The political climate between DC37 and state and city leadership continues to be contentious.
On the state level, District Council 37 remains opposed to pension reforms pushed through by Gov. Andrew Cuomo. It is also blasting New York City Mayor Michael Bloomberg for his executive order that takes away City
Comptroller John Liu’s ability to set the salary for public maintenance workers.
As the rest of New York State learned last month, Cuomo’s deal will raise the retirement age of public employees.
Workers who retire early will collect pensions that are 6.5 percent lower per year, because the majority of their overtime won’t count toward their pensions. Government workers will have to pay more into retirement plans and state and municipal workers will have pensions cut as well.

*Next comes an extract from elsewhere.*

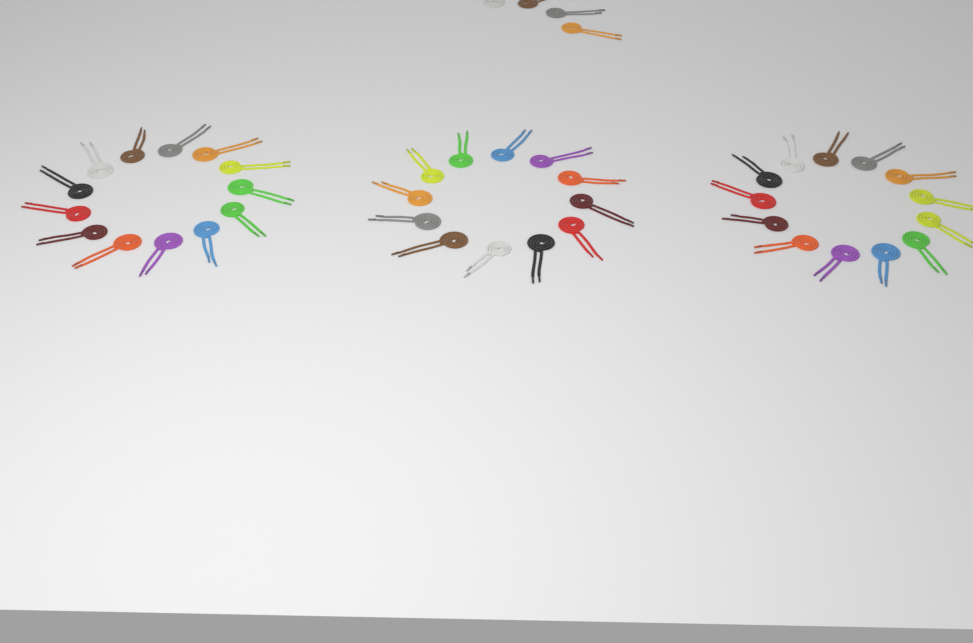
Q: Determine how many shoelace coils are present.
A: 42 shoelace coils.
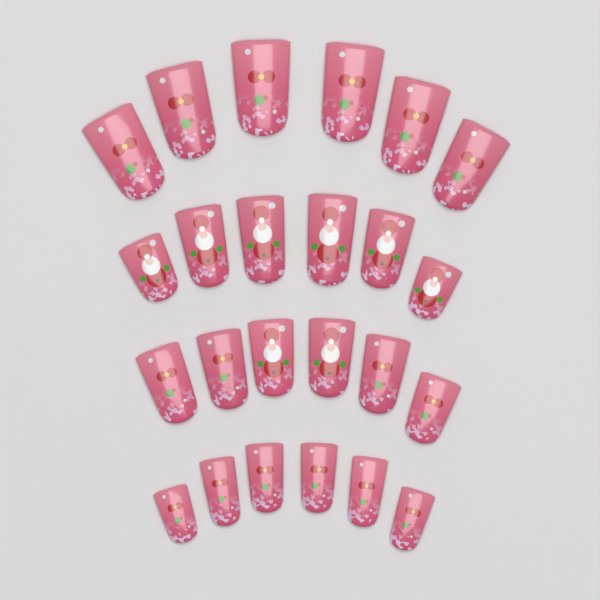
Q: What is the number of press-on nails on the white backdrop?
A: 24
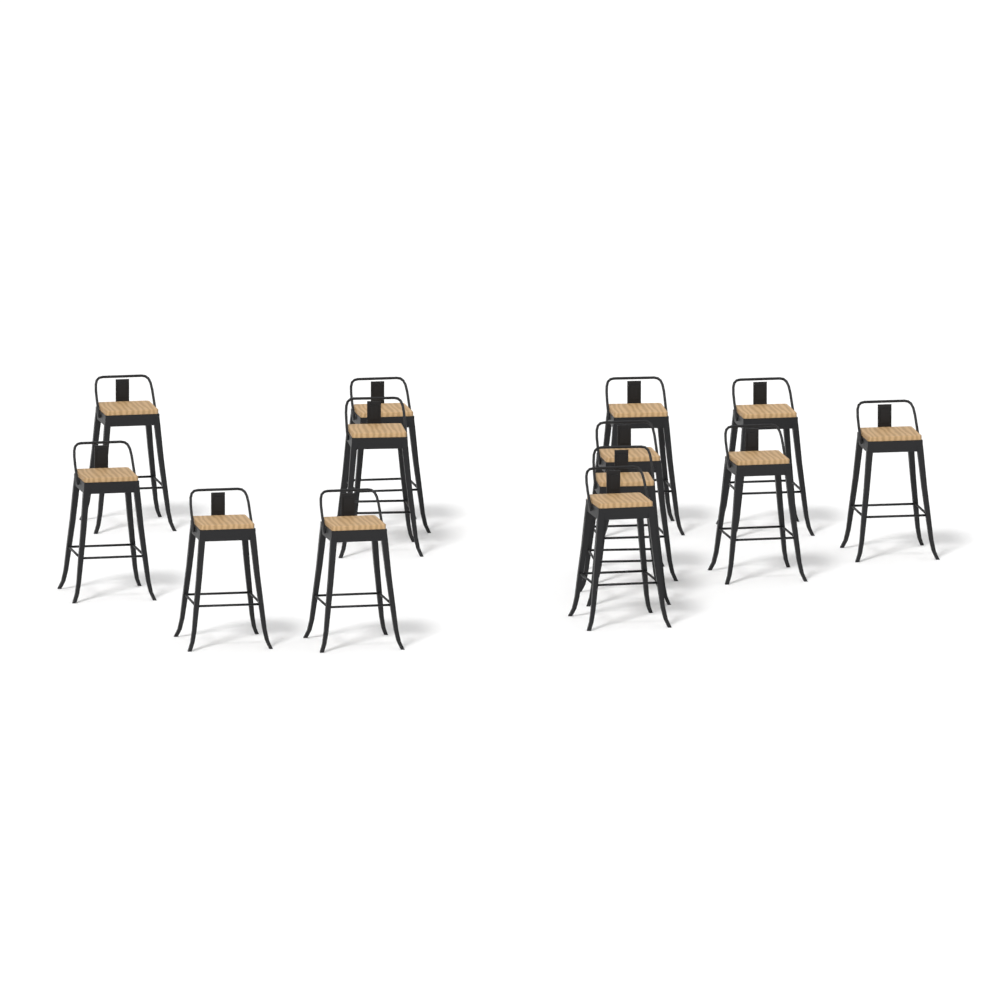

DC37 President Lillian Roberts is no fan of Cuomo’s deal.
“Tier 6 is actually a sneaky way to privatize the state and city pension systems, modeled on George W. Bush’s defeated plan to privatize Social
Security,” she said in a statement. “It would funnel huge profits to the bankers who sent our economy into a recession and leave retirees at the mercy of the stock market.”
Roberts recently took to the public access airwaves of the Manhattan Neighborhood Network and Brooklyn Community Access Television to outline the union’s full position during the DC37 “State of the Union” address.
But after the address, the Bloomberg administration announced its intention to take away the comptroller’s authority to set salaries for plumbers, carpenters and other maintenance workers with an executive order.
Part of the problem for the union is that the employees will not be subjected to collective bargaining, and the mayor’s administration has not had a good relationship with labor on issues of wages and beneits. This move by Bloomberg affects about 3 percent of the city’s workforce, or 10,000 people. Wages for these employees had been set by the city comptroller since 1894.
“The recent attempt by Mayor Bloomberg to seize control of prevailing rate regulation from the comptroller is nothing more than a naked power grab aimed at suppressing the wages and benefits of hard-working men and women employed as city trade workers and is part of the larger nationwide assault on working people by the richest 1 percent,” said Roberts.